What you will do -> Count up the lines in the following listing that hold the word "pixels", then give only that count.

Information ->

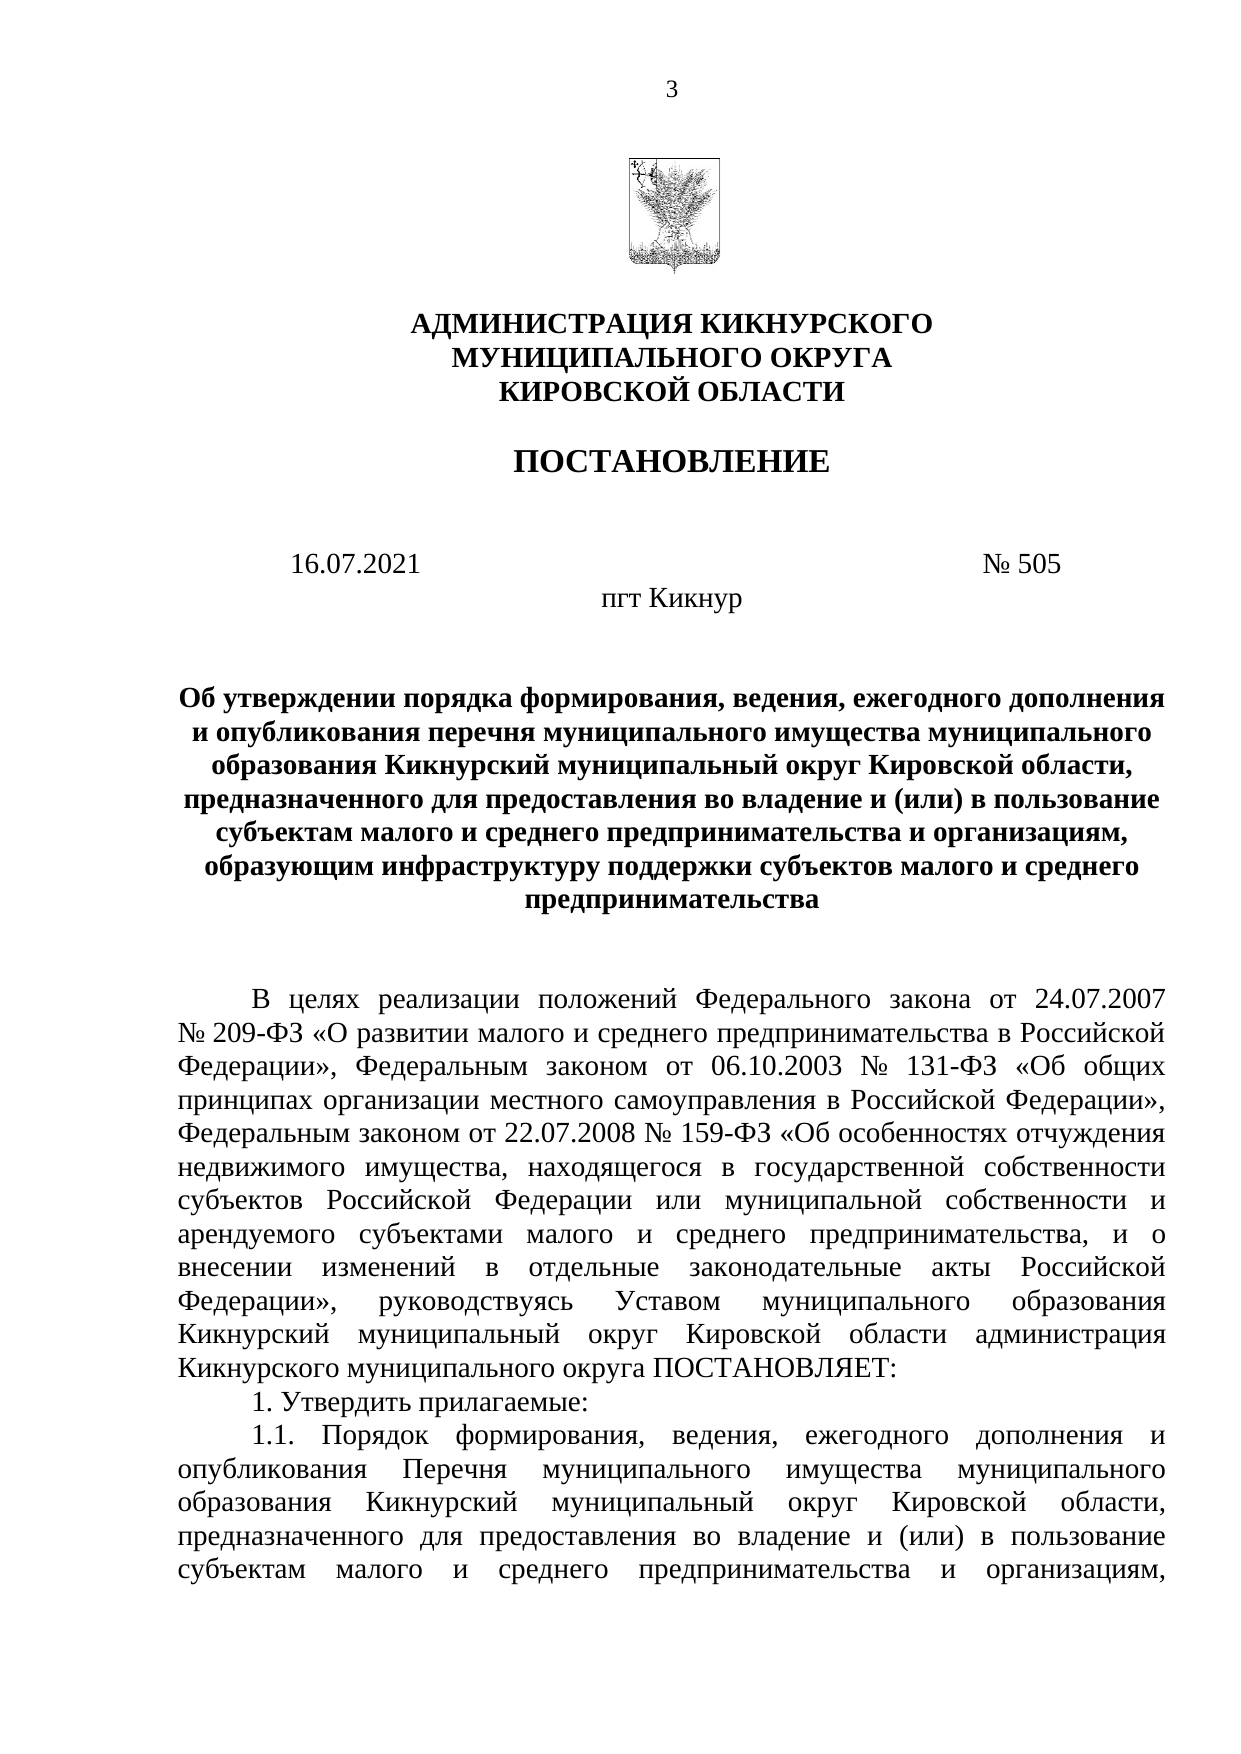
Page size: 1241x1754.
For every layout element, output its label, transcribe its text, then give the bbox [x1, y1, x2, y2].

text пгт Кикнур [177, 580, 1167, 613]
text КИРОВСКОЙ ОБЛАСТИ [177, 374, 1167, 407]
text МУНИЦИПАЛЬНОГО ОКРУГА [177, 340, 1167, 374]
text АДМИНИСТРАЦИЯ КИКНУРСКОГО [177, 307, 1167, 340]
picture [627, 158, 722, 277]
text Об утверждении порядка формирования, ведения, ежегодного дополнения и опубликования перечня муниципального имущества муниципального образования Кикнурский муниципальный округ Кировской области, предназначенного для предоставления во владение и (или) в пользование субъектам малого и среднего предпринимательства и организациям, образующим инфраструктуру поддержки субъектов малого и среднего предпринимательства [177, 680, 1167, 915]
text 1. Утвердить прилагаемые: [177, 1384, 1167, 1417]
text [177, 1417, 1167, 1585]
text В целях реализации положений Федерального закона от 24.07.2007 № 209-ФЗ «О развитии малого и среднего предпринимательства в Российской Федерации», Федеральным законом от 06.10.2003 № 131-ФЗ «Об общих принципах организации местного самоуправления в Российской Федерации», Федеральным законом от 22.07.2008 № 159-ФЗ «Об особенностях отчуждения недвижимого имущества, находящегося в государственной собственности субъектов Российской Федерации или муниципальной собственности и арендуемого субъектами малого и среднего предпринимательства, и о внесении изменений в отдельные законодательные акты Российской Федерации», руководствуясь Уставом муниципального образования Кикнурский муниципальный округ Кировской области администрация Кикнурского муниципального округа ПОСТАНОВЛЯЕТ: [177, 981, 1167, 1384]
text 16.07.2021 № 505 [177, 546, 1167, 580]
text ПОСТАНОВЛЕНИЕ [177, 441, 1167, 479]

--

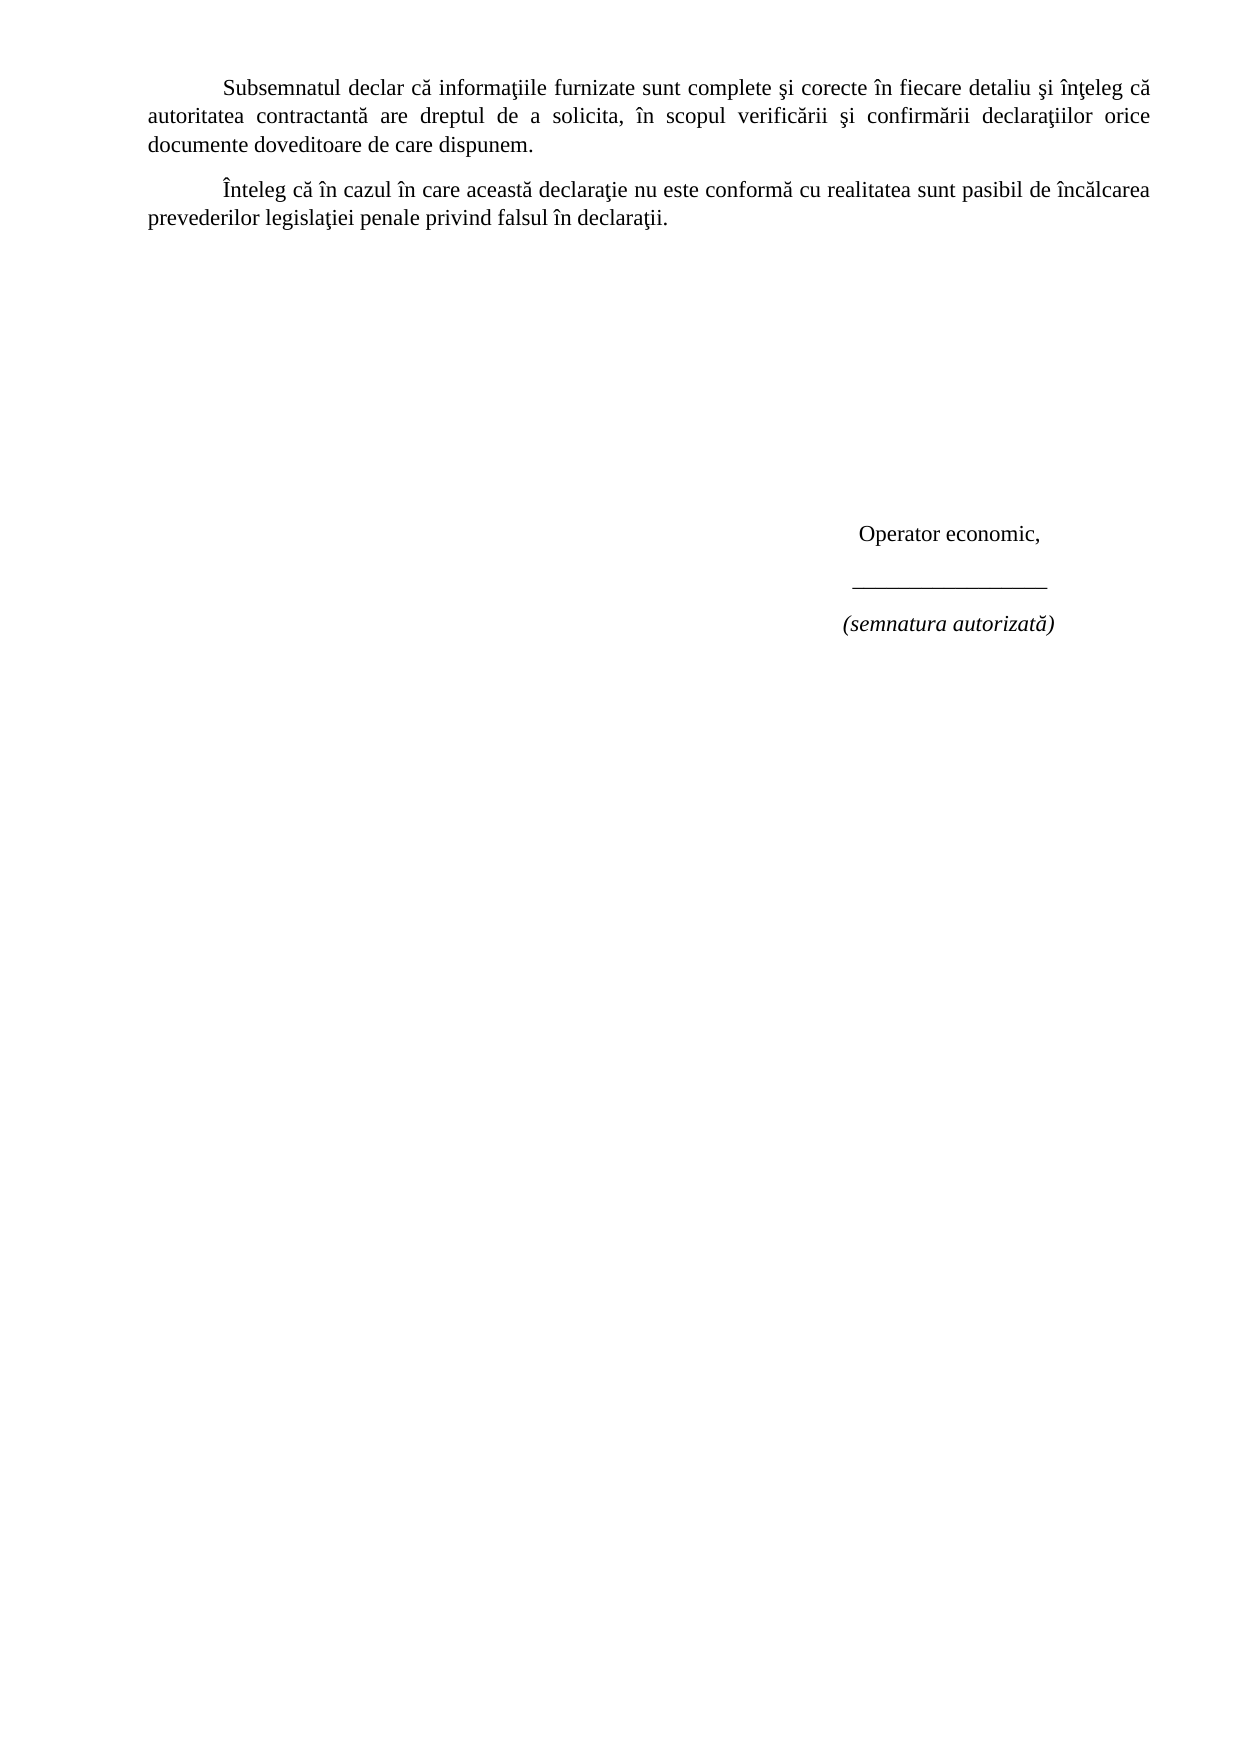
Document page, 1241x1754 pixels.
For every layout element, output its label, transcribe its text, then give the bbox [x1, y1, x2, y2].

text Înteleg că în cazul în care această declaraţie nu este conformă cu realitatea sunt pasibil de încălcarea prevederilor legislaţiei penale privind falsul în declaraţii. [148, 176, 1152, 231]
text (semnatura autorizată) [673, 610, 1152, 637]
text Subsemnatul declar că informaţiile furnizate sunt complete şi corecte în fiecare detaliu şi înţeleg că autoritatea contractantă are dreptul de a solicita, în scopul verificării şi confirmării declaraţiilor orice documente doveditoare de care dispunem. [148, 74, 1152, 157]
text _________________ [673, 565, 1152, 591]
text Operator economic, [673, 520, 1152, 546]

...

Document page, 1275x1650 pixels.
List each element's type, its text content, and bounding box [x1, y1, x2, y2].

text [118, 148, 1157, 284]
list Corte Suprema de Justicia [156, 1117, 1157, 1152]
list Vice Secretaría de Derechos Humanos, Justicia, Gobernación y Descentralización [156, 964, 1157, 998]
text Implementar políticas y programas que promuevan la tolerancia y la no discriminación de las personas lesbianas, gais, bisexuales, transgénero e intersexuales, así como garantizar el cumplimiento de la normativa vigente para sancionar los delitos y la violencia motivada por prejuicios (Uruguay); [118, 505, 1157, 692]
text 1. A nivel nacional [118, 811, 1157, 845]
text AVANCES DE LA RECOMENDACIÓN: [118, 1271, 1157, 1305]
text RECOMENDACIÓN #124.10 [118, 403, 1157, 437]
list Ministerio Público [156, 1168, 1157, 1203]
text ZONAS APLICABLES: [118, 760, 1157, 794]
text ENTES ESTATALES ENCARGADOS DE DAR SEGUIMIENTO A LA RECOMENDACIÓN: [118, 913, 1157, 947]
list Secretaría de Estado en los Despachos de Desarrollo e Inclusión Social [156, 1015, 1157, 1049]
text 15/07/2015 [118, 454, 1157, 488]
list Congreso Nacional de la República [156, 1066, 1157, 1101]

Solution to this exercise -> 2